The IRS Hassled Conservative Groups Even As Liberal Groups Got A Pass

0

The standard the IRS began applying to conservative groups in 2010 was bad enough. Demands for information about donors, and even what the group’s members were reading, are downright chilling.

But the most damning aspect of this entire debacle is that liberal groups were given a pass on the scrutiny conservative groups were receiving. Yesterday, the IG’s report blamed the singling out of conservative groups on incompetence. I guess this means that liberal groups got a lot more…competence?

In February 2010, the Champaign Tea Party in Illinois received approval of its tax-exempt status from the IRS in 90 days, no questions asked.
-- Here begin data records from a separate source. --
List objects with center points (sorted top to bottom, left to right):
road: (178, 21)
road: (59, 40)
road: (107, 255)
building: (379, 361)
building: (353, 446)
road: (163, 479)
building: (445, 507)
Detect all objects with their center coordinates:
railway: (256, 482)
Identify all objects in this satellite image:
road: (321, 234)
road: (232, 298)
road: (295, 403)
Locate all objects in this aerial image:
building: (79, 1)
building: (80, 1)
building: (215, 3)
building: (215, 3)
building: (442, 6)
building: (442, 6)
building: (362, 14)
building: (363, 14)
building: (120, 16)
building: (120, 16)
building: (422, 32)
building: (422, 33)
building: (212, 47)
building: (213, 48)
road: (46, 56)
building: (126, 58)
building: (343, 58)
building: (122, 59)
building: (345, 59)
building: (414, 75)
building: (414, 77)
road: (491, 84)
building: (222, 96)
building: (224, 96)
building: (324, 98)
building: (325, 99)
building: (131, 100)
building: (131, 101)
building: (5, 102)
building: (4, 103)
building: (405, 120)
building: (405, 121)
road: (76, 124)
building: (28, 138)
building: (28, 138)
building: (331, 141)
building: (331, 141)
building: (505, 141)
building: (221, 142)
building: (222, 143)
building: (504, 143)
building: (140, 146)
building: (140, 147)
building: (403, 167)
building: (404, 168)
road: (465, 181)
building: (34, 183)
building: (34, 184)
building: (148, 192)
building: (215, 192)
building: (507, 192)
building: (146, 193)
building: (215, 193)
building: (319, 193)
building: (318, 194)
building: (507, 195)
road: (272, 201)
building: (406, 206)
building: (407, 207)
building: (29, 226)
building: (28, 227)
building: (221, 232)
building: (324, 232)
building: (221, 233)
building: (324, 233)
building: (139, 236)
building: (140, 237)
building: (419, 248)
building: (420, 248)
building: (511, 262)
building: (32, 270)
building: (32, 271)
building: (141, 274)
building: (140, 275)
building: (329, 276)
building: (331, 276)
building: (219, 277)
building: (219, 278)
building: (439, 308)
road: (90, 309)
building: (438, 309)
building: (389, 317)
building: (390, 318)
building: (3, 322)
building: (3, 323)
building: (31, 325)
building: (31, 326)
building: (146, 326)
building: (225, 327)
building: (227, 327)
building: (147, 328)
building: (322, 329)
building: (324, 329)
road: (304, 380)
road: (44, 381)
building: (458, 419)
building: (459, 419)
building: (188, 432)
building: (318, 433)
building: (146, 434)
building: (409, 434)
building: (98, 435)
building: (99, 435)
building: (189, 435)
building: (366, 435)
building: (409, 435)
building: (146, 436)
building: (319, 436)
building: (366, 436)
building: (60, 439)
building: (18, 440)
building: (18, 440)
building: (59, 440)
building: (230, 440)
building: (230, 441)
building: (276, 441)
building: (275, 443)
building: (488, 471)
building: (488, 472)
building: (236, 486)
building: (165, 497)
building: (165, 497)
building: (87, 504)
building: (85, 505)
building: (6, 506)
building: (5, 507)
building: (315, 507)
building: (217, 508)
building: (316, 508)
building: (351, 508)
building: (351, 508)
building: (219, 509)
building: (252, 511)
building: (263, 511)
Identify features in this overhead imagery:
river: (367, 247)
That was the month before the Internal Revenue Service started singling out Tea Party groups for special treatment. There wouldn’t be another Tea Party application approved for 27 months.

In that time, the IRS approved perhaps dozens of applications from similar liberal and progressive groups, a USA TODAY review of IRS data shows.
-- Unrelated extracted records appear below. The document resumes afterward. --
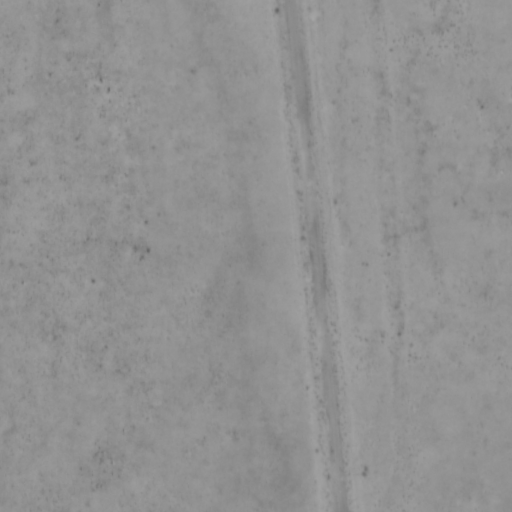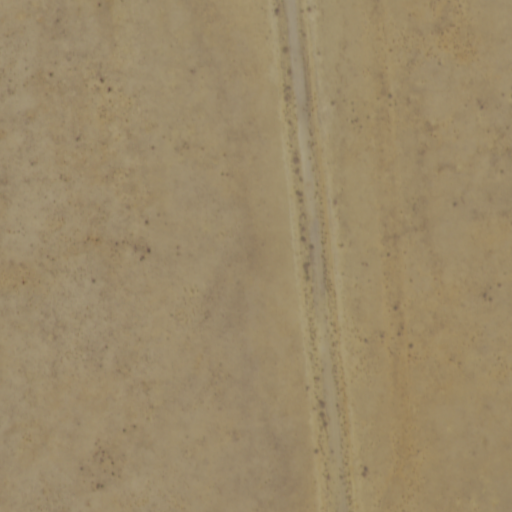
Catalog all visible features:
airport runway: (386, 230)
road: (317, 255)
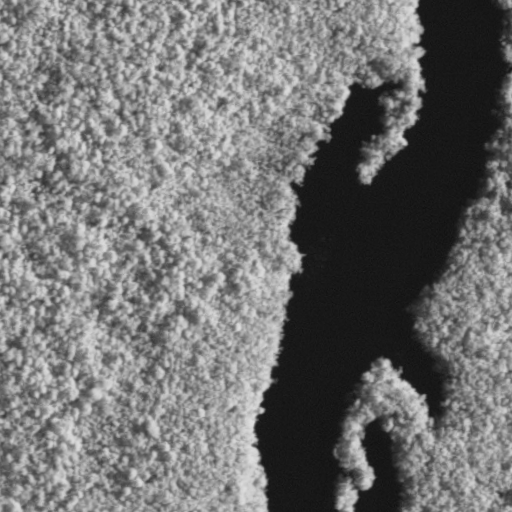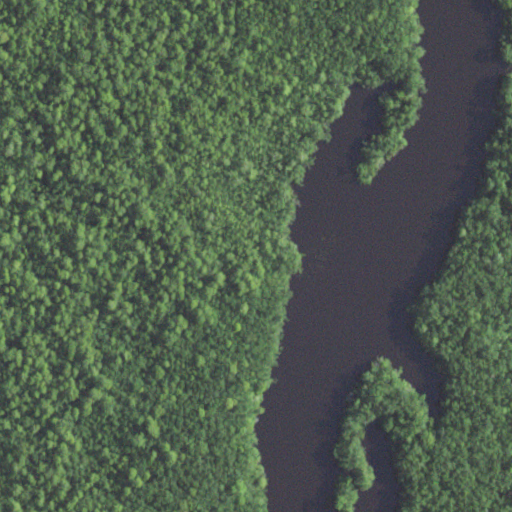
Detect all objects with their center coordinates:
river: (393, 259)
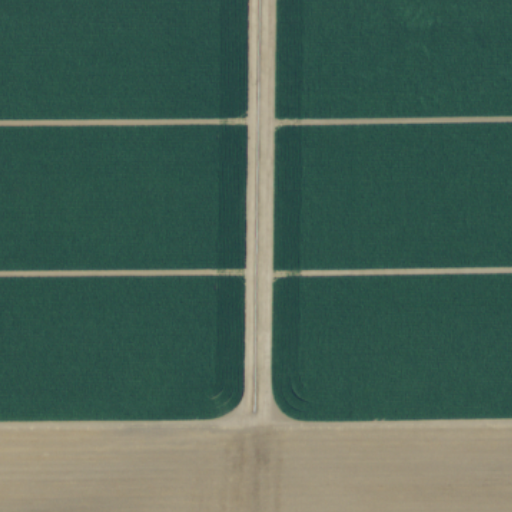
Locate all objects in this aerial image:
road: (259, 255)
As applications from conservative groups sat in limbo, groups with liberal-sounding names had their applications approved in as little as nine months. With names including words like “Progress” or “Progressive,” the liberal groups applied for the same tax status and were engaged in the same kinds of activities as the conservative groups.

The spin from the left suggests that the scrutiny the IRS began giving conservative groups in 2010 was the result of an avalanche of new groups forming at the beginning of the tea party movement. It was appropriate, these spinners suggest, that the IRS give all these new groups additional scrutiny.

Of course, the scrutiny applied is inherently inappropriate, but if the IRS was just taking good-faith precautions why did liberal groups get a different standard?